-- Qué debes hacer --
Extrae del texto sobre los humedales andinos, sin cambiar nada, el fragmento que comienza con las palabras "Las lagunas y" y termina con "su casco urbano.".

-- Texto de origen --
Un humedal es un cuerpo hídrico cuya fragilidad ambiental es tan alta que amerita monitoreo permanente, para garantizar su integridad biofísica. La capacidad logística actual de Inparques está lejos de poder ejecutar dicho resguardo y aunque los decretos que crearon los parques nacionales La Culata y Sierra Nevada son rigurosos en la zonificación de usos y en las penalizaciones por infracciones, es un hecho que las limitaciones institucionales impiden plasmar esas resoluciones en la realidad.
Las lagunas y los humedales andinos hoy están en riesgo como nunca antes habían estado.
La ciudad de Lagunillas, capital del municipio Sucre del estado Mérida, lleva ese nombre desde 1558, cuando Juan Rodríguez Xuárez —fundador de Mérida ciudad—, en su ascenso por el valle del río Chama, se topa con un pequeño poblado aborigen en el que resaltaba un espejo de agua en el corazón de su emplazamiento, que lo inspiró a bautizar el sitio como La Lagunilla. Cuando el poblado creció como una alameda inmediata a la recién fundada ciudad de Mérida, lo hizo con una característica única en Venezuela: con una laguna natural de gran envergadura en el núcleo de su casco urbano.
La laguna de Lagunillas de Mérida es la primera de agua salobre en Iberoamérica y una de las dos en el mundo con reservas de gaylussita (sesquicarbonato de sodio), una materia prima fundamental en el tratamiento del tabaco. A diferencia de cualquier otra en nuestros Andes, la laguna de Urao es de origen tectónico, no glaciar; está en el llamado “bolsón semiárido de Lagunillas” y es muy fácil de visitar.
Vale la pena evaluar cuán eficiente ha sido ampararla bajo la figura de Monumento Natural en 1979.

Entradas de datos guardadas
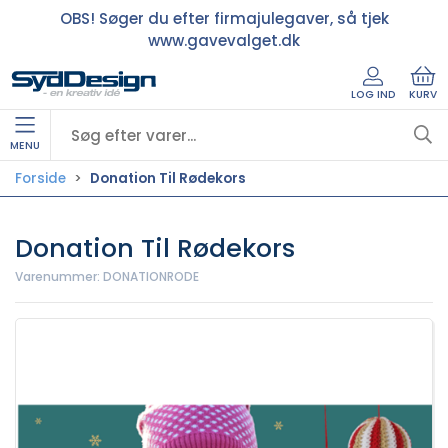
OBS! Søger du efter firmajulegaver, så tjek
www.gavevalget.dk
LOG IND
KURV
MENU
Forside
Donation Til Rødekors
Donation Til Rødekors
Varenummer:
DONATIONRODE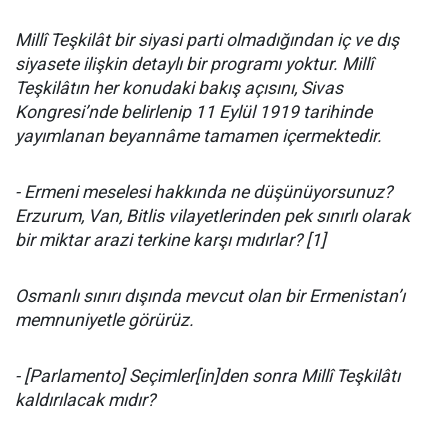
Millî Teşkilât bir siyasi parti olmadığından iç ve dış
siyasete ilişkin detaylı bir programı yoktur. Millî
Teşkilâtın her konudaki bakış açısını, Sivas
Kongresi’nde belirlenip 11 Eylül 1919 tarihinde
yayımlanan beyannâme tamamen içermektedir.
- Ermeni meselesi hakkında ne düşünüyorsunuz?
Erzurum, Van, Bitlis vilayet­lerinden pek sınırlı olarak
bir miktar arazi terkine karşı mıdırlar? [1]
Osmanlı sınırı dışında mevcut olan bir Ermenistan’ı
memnuniyetle görü­rüz.
- [Parlamento] Seçimler[in]den sonra Millî Teşkilâtı
kaldırılacak mıdır?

-- Espacio de respuesta --
Las lagunas y los humedales andinos hoy están en riesgo como nunca antes habían estado.
La ciudad de Lagunillas, capital del municipio Sucre del estado Mérida, lleva ese nombre desde 1558, cuando Juan Rodríguez Xuárez —fundador de Mérida ciudad—, en su ascenso por el valle del río Chama, se topa con un pequeño poblado aborigen en el que resaltaba un espejo de agua en el corazón de su emplazamiento, que lo inspiró a bautizar el sitio como La Lagunilla. Cuando el poblado creció como una alameda inmediata a la recién fundada ciudad de Mérida, lo hizo con una característica única en Venezuela: con una laguna natural de gran envergadura en el núcleo de su casco urbano.